= Beginning of Section =

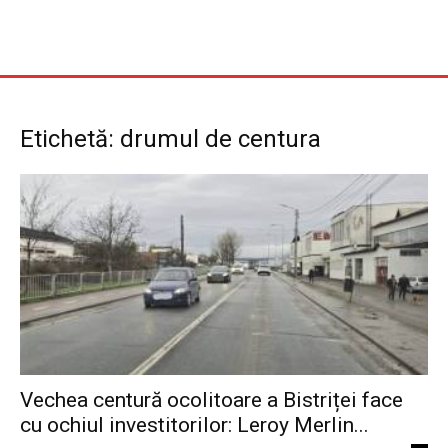
Etichetă: drumul de centura
Vechea centură ocolitoare a Bistriței face
cu ochiul investitorilor: Leroy Merlin...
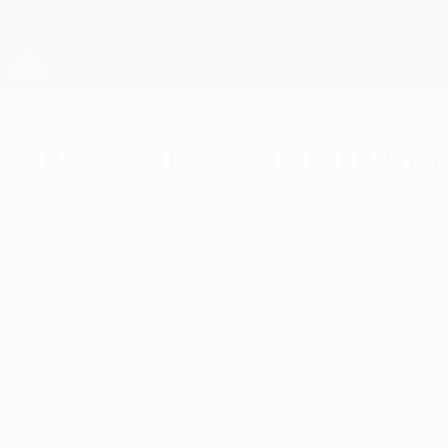
Saltar
al
contenido
UEFA Europa League oficial
principal
Resultados y estadísticas de fútbol en directo
UEFA Europa League
Srna brilla en el triun
jueves, 14 de abril de 2016
Shakhtar Donetsk - Braga
4-0
(Global: 6-1)
El defensa disputó su partido número 486 con
Highlights: Shakhtar 4-0 Braga
El Shakhtar pasa a su segunda semifinal europea
Darijo Srna estableció un nuevo récord
jugando su pa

= End of Section =

■ Exercise description ■
Would you retype each line above exactly and skip every image?

■ Response below ■
Etichetă: drumul de centura
Vechea centură ocolitoare a Bistriței face
cu ochiul investitorilor: Leroy Merlin...
Saltar
al
contenido
UEFA Europa League oficial
principal
Resultados y estadísticas de fútbol en directo
UEFA Europa League
Srna brilla en el triun
jueves, 14 de abril de 2016
Shakhtar Donetsk - Braga
4-0
(Global: 6-1)
El defensa disputó su partido número 486 con
Highlights: Shakhtar 4-0 Braga
El Shakhtar pasa a su segunda semifinal europea
Darijo Srna estableció un nuevo récord
jugando su pa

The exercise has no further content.